Paul’s decision was so impulsive that he set off without any Portuguese currency, though he brought some bottles of whisky on the plane with him, as a present for me. In Faro airport, which was almost deserted, he eventually found some official and gave him £50 in English money, asking him to change it into escudos. Then he forgot all about it. He suddenly noticed a taxi, which, luckily, happened to be there, jumped in and gave our address. On their arrival, I paid off the driver.
It turned out to be a very jolly arrival. Our two children, Caitlin and Jake, got up, hearing all the noise. Caitlin was charmed to see that a little girl of her own age, called Heather, had come to stay. My wife and I, though, were rather confused by this blonde American girl called Linda. We had never heard of her. When we left England, Jane Asher was the girl in Paul’s life, and we got on with her very well. Was this Linda a one-night stand or was his relationship with Jane Asher finished?
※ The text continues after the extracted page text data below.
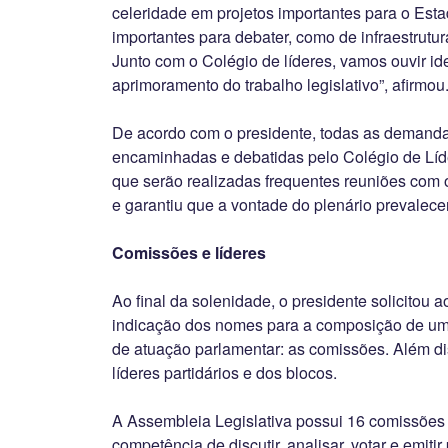
celeridade em projetos importantes para o Esta
importantes para debater, como de infraestrutura,
Junto com o Colégio de líderes, vamos ouvir id
aprimoramento do trabalho legislativo”, afirmou
De acordo com o presidente, todas as demanda
encaminhadas e debatidas pelo Colégio de Líd
que serão realizadas frequentes reuniões com
e garantiu que a vontade do plenário prevalece
Comissões e líderes
Ao final da solenidade, o presidente solicitou
indicação dos nomes para a composição de um 
de atuação parlamentar: as comissões. Além d
líderes partidários e dos blocos.
A Assembleia Legislativa possui 16 comissões
competência de discutir, analisar, votar e emiti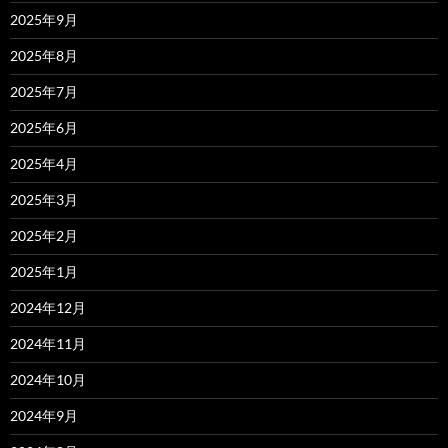
2025年9月
2025年8月
2025年7月
2025年6月
2025年4月
2025年3月
2025年2月
2025年1月
2024年12月
2024年11月
2024年10月
2024年9月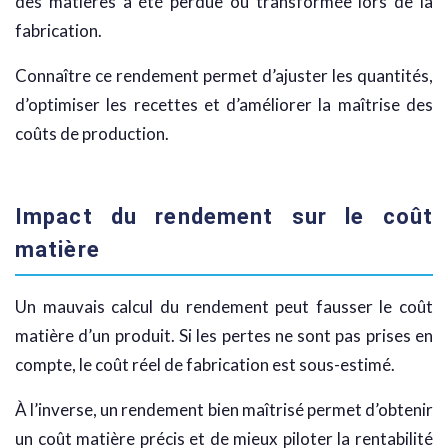
des matières a été perdue ou transformée lors de la
fabrication.
Connaître ce rendement permet d’ajuster les quantités,
d’optimiser les recettes et d’améliorer la maîtrise des
coûts de production.
Impact du rendement sur le coût
matière
Un mauvais calcul du rendement peut fausser le coût
matière d’un produit. Si les pertes ne sont pas prises en
compte, le coût réel de fabrication est sous-estimé.
À l’inverse, un rendement bien maîtrisé permet d’obtenir
un coût matière précis et de mieux piloter la rentabilité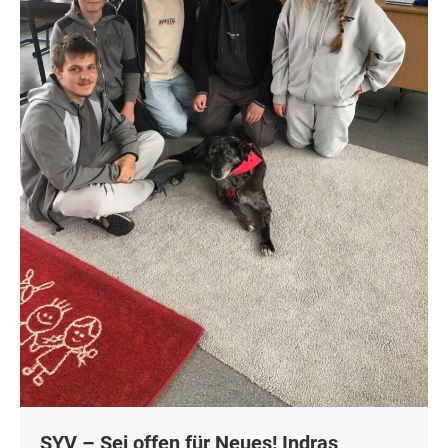
SYV – Sei offen für Neues! Indras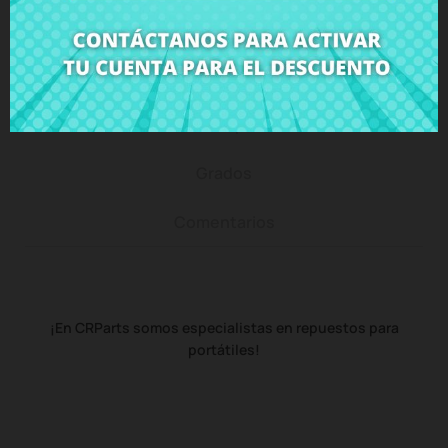
Descripción
Detalles del producto
Grados
Comentarios
¡En CRParts somos especialistas en repuestos para
portátiles!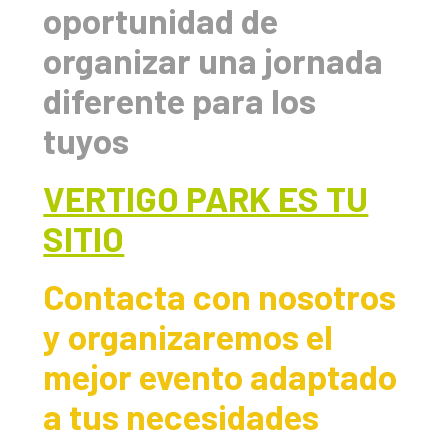
oportunidad de
organizar una jornada
diferente para los
tuyos
VERTIGO PARK ES TU
SITIO
Contacta con nosotros
y organizaremos el
mejor evento adaptado
a tus necesidades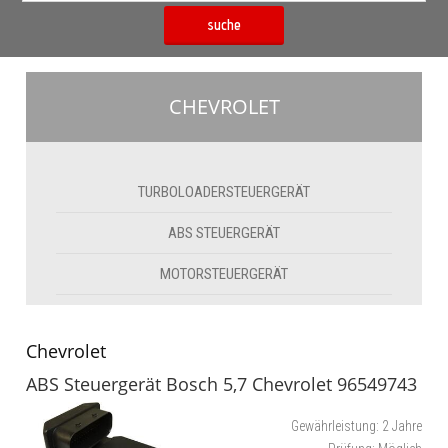
suche
CHEVROLET
TURBOLOADERSTEUERGERÄT
ABS STEUERGERÄT
MOTORSTEUERGERÄT
Chevrolet
ABS Steuergerät Bosch 5,7 Chevrolet 96549743
Gewährleistung:
2 Jahre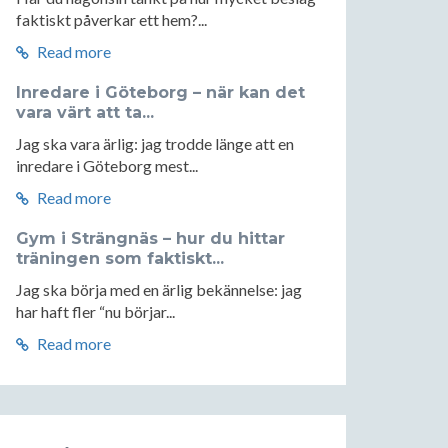
faktiskt påverkar ett hem?...
Read more
Inredare i Göteborg – när kan det
vara värt att ta...
Jag ska vara ärlig: jag trodde länge att en
inredare i Göteborg mest...
Read more
Gym i Strängnäs – hur du hittar
träningen som faktiskt...
Jag ska börja med en ärlig bekännelse: jag
har haft fler “nu börjar...
Read more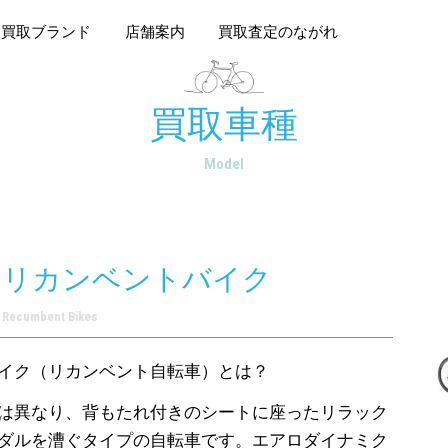
買取ブランド
店舗案内
買取査定のながれ
買取車種
Model
リカンベントバイク
Recumbent Bikes
イク（リカンベント自転車）とは？
は異なり、背もたれ付きのシートに座ったリラック
ダルを漕ぐタイプの自転車です。エアロダイナミク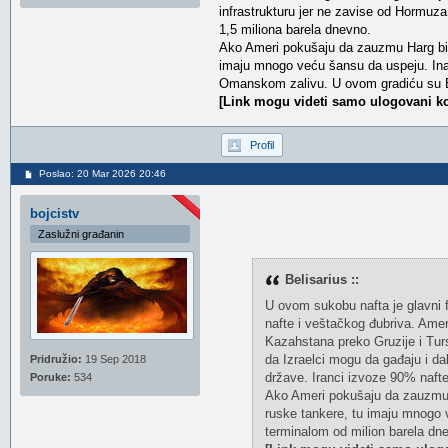
infrastrukturu jer ne zavise od Hormuza
1,5 miliona barela dnevno.
Ako Ameri pokušaju da zauzmu Harg biće 
imaju mnogo veću šansu da uspeju. Inač
Omanskom zalivu. U ovom gradiću su B
[Link mogu videti samo ulogovani ko
Profil
Poslao: 20 Mar 2026 20:46
bojcistv
Zaslužni građanin
Belisarius ::
U ovom sukobu nafta je glavni 
nafte i veštačkog đubriva. Amer
Kazahstana preko Gruzije i Tur
da Izraelci mogu da gađaju i da
Pridružio:
19 Sep 2018
države. Iranci izvoze 90% nafte
Poruke:
534
Ako Ameri pokušaju da zauzmu Ha
ruske tankere, tu imaju mnogo v
terminalom od milion barela d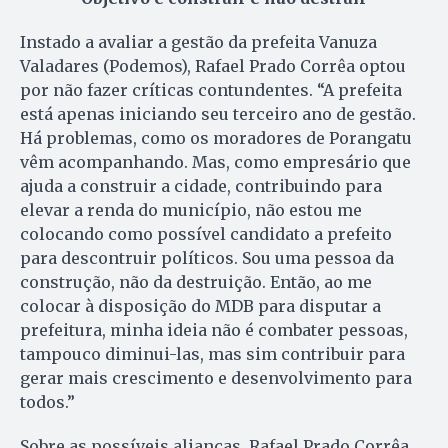
Instado a avaliar a gestão da prefeita Vanuza
Valadares (Podemos), Rafael Prado Corrêa optou
por não fazer críticas contundentes. “A prefeita
está apenas iniciando seu terceiro ano de gestão.
Há problemas, como os moradores de Porangatu
vêm acompanhando. Mas, como empresário que
ajuda a construir a cidade, contribuindo para
elevar a renda do município, não estou me
colocando como possível candidato a prefeito
para descontruir políticos. Sou uma pessoa da
construção, não da destruição. Então, ao me
colocar à disposição do MDB para disputar a
prefeitura, minha ideia não é combater pessoas,
tampouco diminui-las, mas sim contribuir para
gerar mais crescimento e desenvolvimento para
todos.”
Sobre as possíveis alianças, Rafael Prado Corrêa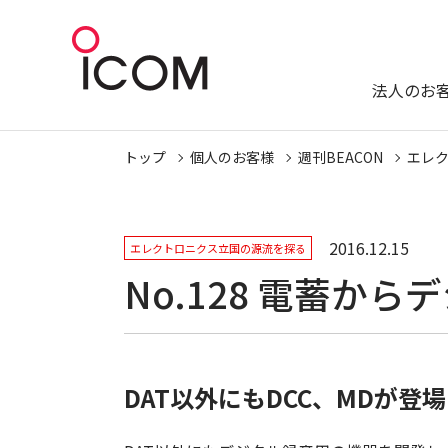
法人のお
トップ
個人のお客様
週刊BEACON
エレ
2016.12.15
エレクトロニクス立国の源流を探る
No.128 電蓄か
DAT以外にもDCC、MDが登場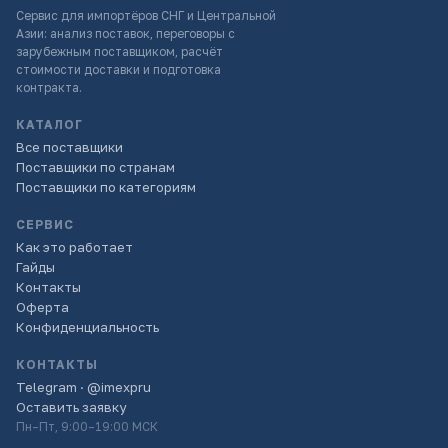
Сервис для импортёров СНГ и Центральной
Азии: анализ поставок, переговоры с
зарубежным поставщиком, расчёт
стоимости доставки и подготовка
контракта.
КАТАЛОГ
Все поставщики
Поставщики по странам
Поставщики по категориям
СЕРВИС
Как это работает
Гайды
Контакты
Оферта
Конфиденциальность
КОНТАКТЫ
Telegram · @imexpru
Оставить заявку
Пн–Пт, 9:00–19:00 МСК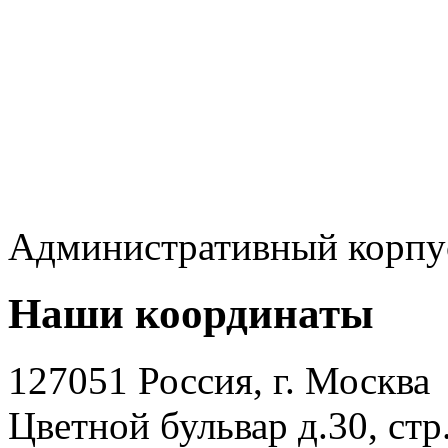
Административный корп
Наши координаты
127051 Россия, г. Москва
Цветной бульвар д.30, стр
It took us a while to find out the answers, as they slept in late next morning, despite the arrival at lunchtime of the local press. I couldn’t work out how they could possibly know Paul had arrived. We were in a very remote part of the Algarve and it was the dead of winter. I discovered later that rumours started when the official at the airport, to whom Paul had given £50 in notes, told everybody next morning about this strange English bloke with long hair who had arrived in the middle of the night and was giving money away.